> Job item A
Print every one of the entries below, repeating each line exactly and in the same order.

> Excerpted text
When I do presentations about the odd effects that can appear in a fairly ordinary Oracle system, I’m often asked what I did to work out what was happening under the covers. In this article, I will describe a few of the steps I took to investigate this aspect of the logging and archiving mechanism. It’s not rocket science, and most of the time, all I ever do is use methods that have been available for decades.


I started with a review of some default parameter settings and the resulting allocation of public and private redo strands. Somewhere along the line, I pointed out that with “my cpu_count of 48” I got 3 public redo strands.

> Exercise data
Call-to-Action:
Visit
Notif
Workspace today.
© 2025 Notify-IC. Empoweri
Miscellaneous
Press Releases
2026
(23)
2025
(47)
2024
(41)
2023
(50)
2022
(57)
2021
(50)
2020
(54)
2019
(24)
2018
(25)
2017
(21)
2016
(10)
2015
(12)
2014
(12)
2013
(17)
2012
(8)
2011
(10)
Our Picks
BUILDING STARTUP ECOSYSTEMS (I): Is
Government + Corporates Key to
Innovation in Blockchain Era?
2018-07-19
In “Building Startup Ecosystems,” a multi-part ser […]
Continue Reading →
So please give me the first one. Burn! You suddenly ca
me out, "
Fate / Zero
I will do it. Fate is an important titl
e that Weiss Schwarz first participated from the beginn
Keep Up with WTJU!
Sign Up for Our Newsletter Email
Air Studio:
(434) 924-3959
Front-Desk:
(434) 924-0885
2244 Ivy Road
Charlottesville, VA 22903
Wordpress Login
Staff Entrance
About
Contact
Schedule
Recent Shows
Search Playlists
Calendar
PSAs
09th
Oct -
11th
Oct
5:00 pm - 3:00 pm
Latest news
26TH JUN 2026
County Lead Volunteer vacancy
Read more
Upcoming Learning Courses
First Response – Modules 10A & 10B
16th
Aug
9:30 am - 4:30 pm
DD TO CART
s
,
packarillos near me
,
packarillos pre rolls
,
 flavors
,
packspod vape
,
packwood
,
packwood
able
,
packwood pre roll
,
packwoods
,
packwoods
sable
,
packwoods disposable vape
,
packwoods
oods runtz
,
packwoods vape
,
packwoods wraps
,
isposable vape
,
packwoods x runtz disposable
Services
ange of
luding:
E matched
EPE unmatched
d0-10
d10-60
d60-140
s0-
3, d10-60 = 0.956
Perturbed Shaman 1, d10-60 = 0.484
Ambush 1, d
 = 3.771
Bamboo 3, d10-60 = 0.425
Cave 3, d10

> Job item B
Please output the part of the Oracle logging text from "When I do presentations" up to and including "public redo strands.", copied word for word.

> Answer A
Call-to-Action:
Visit
Notif
Workspace today.
© 2025 Notify-IC. Empoweri
Miscellaneous
Press Releases
2026
(23)
2025
(47)
2024
(41)
2023
(50)
2022
(57)
2021
(50)
2020
(54)
2019
(24)
2018
(25)
2017
(21)
2016
(10)
2015
(12)
2014
(12)
2013
(17)
2012
(8)
2011
(10)
Our Picks
BUILDING STARTUP ECOSYSTEMS (I): Is
Government + Corporates Key to
Innovation in Blockchain Era?
2018-07-19
In “Building Startup Ecosystems,” a multi-part ser […]
Continue Reading →
So please give me the first one. Burn! You suddenly ca
me out, "
Fate / Zero
I will do it. Fate is an important titl
e that Weiss Schwarz first participated from the beginn
Keep Up with WTJU!
Sign Up for Our Newsletter Email
Air Studio:
(434) 924-3959
Front-Desk:
(434) 924-0885
2244 Ivy Road
Charlottesville, VA 22903
Wordpress Login
Staff Entrance
About
Contact
Schedule
Recent Shows
Search Playlists
Calendar
PSAs
09th
Oct -
11th
Oct
5:00 pm - 3:00 pm
Latest news
26TH JUN 2026
County Lead Volunteer vacancy
Read more
Upcoming Learning Courses
First Response – Modules 10A & 10B
16th
Aug
9:30 am - 4:30 pm
DD TO CART
s
,
packarillos near me
,
packarillos pre rolls
,
 flavors
,
packspod vape
,
packwood
,
packwood
able
,
packwood pre roll
,
packwoods
,
packwoods
sable
,
packwoods disposable vape
,
packwoods
oods runtz
,
packwoods vape
,
packwoods wraps
,
isposable vape
,
packwoods x runtz disposable
Services
ange of
luding:
E matched
EPE unmatched
d0-10
d10-60
d60-140
s0-
3, d10-60 = 0.956
Perturbed Shaman 1, d10-60 = 0.484
Ambush 1, d
 = 3.771
Bamboo 3, d10-60 = 0.425
Cave 3, d10

> Answer B
When I do presentations about the odd effects that can appear in a fairly ordinary Oracle system, I’m often asked what I did to work out what was happening under the covers. In this article, I will describe a few of the steps I took to investigate this aspect of the logging and archiving mechanism. It’s not rocket science, and most of the time, all I ever do is use methods that have been available for decades.


I started with a review of some default parameter settings and the resulting allocation of public and private redo strands. Somewhere along the line, I pointed out that with “my cpu_count of 48” I got 3 public redo strands.